Content starts

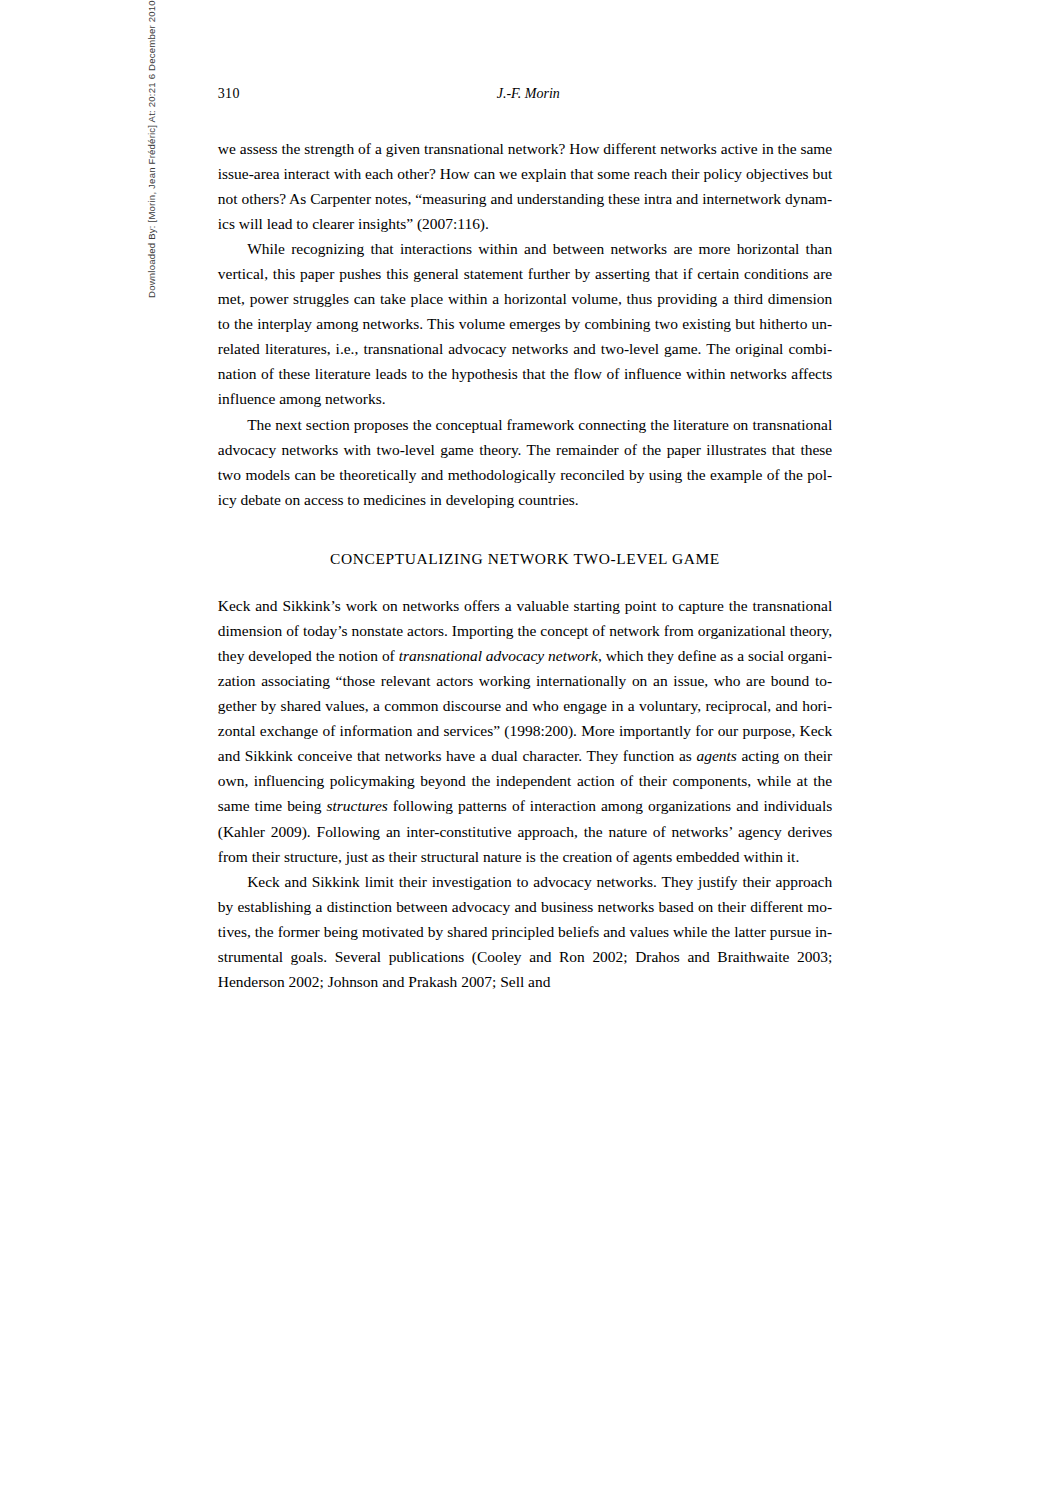Downloaded By: [Morin, Jean Frédéric] At: 20:21 6 December 2010
310
J.-F. Morin
we assess the strength of a given transnational network? How different networks active in the same issue-area interact with each other? How can we explain that some reach their policy objectives but not others? As Carpenter notes, “measuring and understanding these intra and internetwork dynamics will lead to clearer insights” (2007:116).
While recognizing that interactions within and between networks are more horizontal than vertical, this paper pushes this general statement further by asserting that if certain conditions are met, power struggles can take place within a horizontal volume, thus providing a third dimension to the interplay among networks. This volume emerges by combining two existing but hitherto unrelated literatures, i.e., transnational advocacy networks and two-level game. The original combination of these literature leads to the hypothesis that the flow of influence within networks affects influence among networks.
The next section proposes the conceptual framework connecting the literature on transnational advocacy networks with two-level game theory. The remainder of the paper illustrates that these two models can be theoretically and methodologically reconciled by using the example of the policy debate on access to medicines in developing countries.
CONCEPTUALIZING NETWORK TWO-LEVEL GAME
Keck and Sikkink’s work on networks offers a valuable starting point to capture the transnational dimension of today’s nonstate actors. Importing the concept of network from organizational theory, they developed the notion of transnational advocacy network, which they define as a social organization associating “those relevant actors working internationally on an issue, who are bound together by shared values, a common discourse and who engage in a voluntary, reciprocal, and horizontal exchange of information and services” (1998:200). More importantly for our purpose, Keck and Sikkink conceive that networks have a dual character. They function as agents acting on their own, influencing policymaking beyond the independent action of their components, while at the same time being structures following patterns of interaction among organizations and individuals (Kahler 2009). Following an inter-constitutive approach, the nature of networks’ agency derives from their structure, just as their structural nature is the creation of agents embedded within it.
Keck and Sikkink limit their investigation to advocacy networks. They justify their approach by establishing a distinction between advocacy and business networks based on their different motives, the former being motivated by shared principled beliefs and values while the latter pursue instrumental goals. Several publications (Cooley and Ron 2002; Drahos and Braithwaite 2003; Henderson 2002; Johnson and Prakash 2007; Sell and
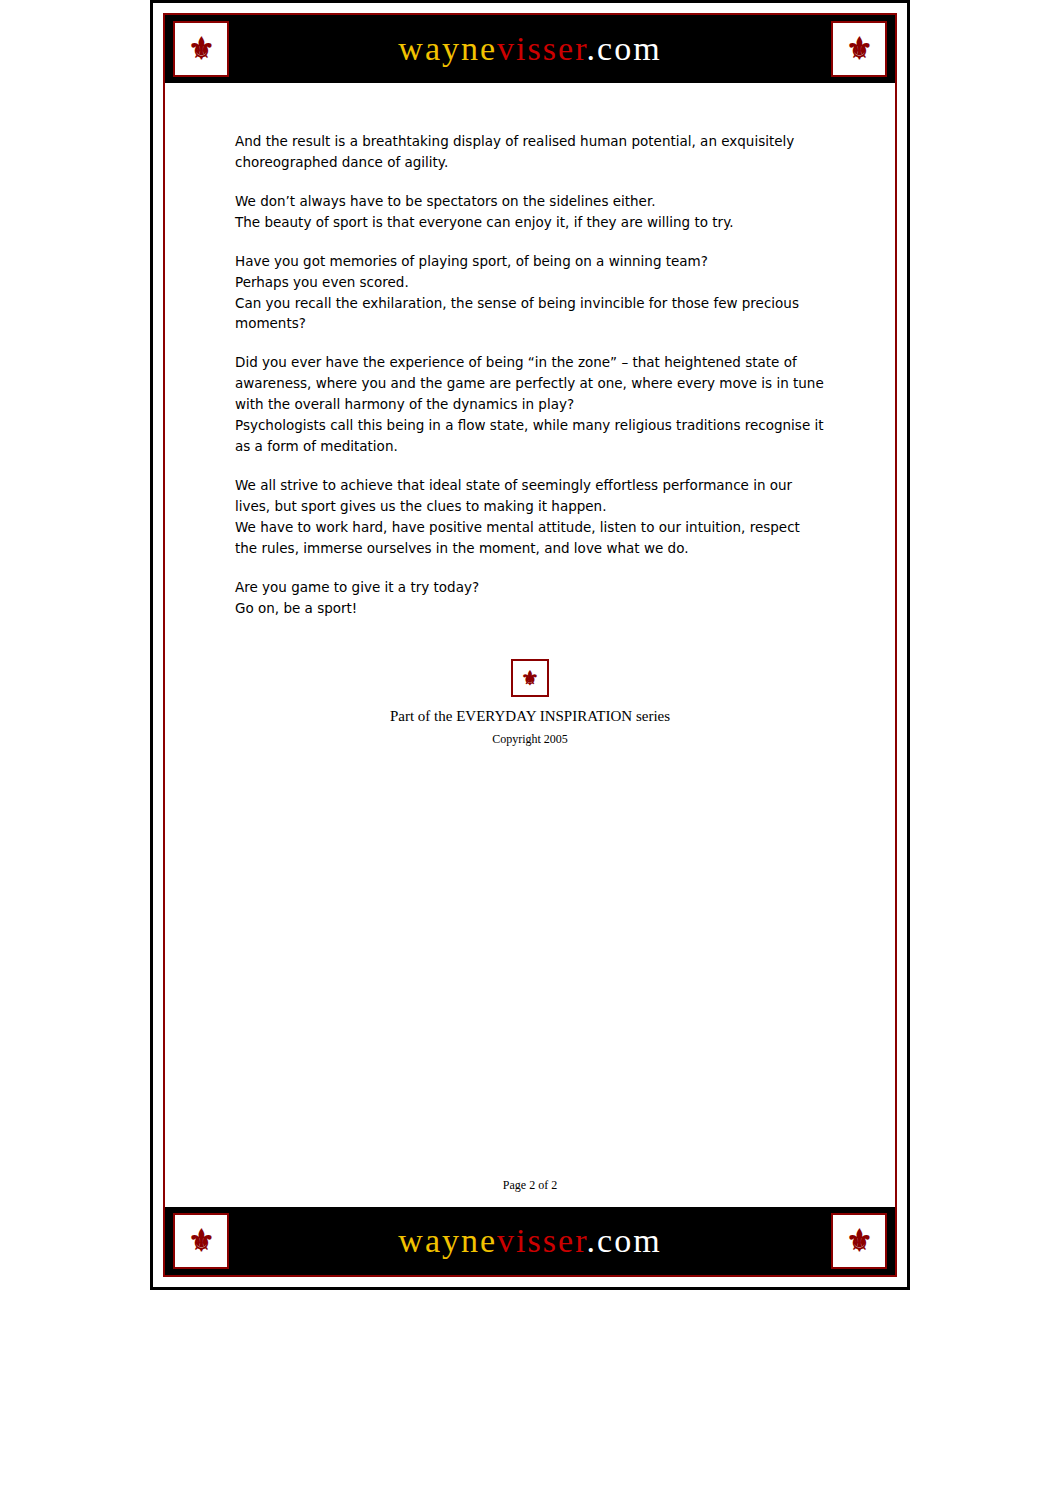⚜
waynevisser. com
⚜
And the result is a breathtaking display of realised human potential, an exquisitely choreographed dance of agility.
We don’t always have to be spectators on the sidelines either.
The beauty of sport is that everyone can enjoy it, if they are willing to try.
Have you got memories of playing sport, of being on a winning team?
Perhaps you even scored.
Can you recall the exhilaration, the sense of being invincible for those few precious moments?
Did you ever have the experience of being “in the zone” – that heightened state of awareness, where you and the game are perfectly at one, where every move is in tune with the overall harmony of the dynamics in play?
Psychologists call this being in a flow state, while many religious traditions recognise it as a form of meditation.
We all strive to achieve that ideal state of seemingly effortless performance in our lives, but sport gives us the clues to making it happen.
We have to work hard, have positive mental attitude, listen to our intuition, respect the rules, immerse ourselves in the moment, and love what we do.
Are you game to give it a try today?
Go on, be a sport!
⚜
Part of the EVERYDAY INSPIRATION series
Copyright 2005
Page 2 of 2
⚜
waynevisser. com
⚜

Content ends

_EXERCISE OBJECTIVE_: In the preceding material, find each line holding the word "dynamics" and copy it out.

_ANSWER TO THIS TASK_:
we assess the strength of a given transnational network? How different networks active in the same issue-area interact with each other? How can we explain that some reach their policy objectives but not others? As Carpenter notes, “measuring and understanding these intra and internetwork dynamics will lead to clearer insights” (2007:116).
Did you ever have the experience of being “in the zone” – that heightened state of awareness, where you and the game are perfectly at one, where every move is in tune with the overall harmony of the dynamics in play?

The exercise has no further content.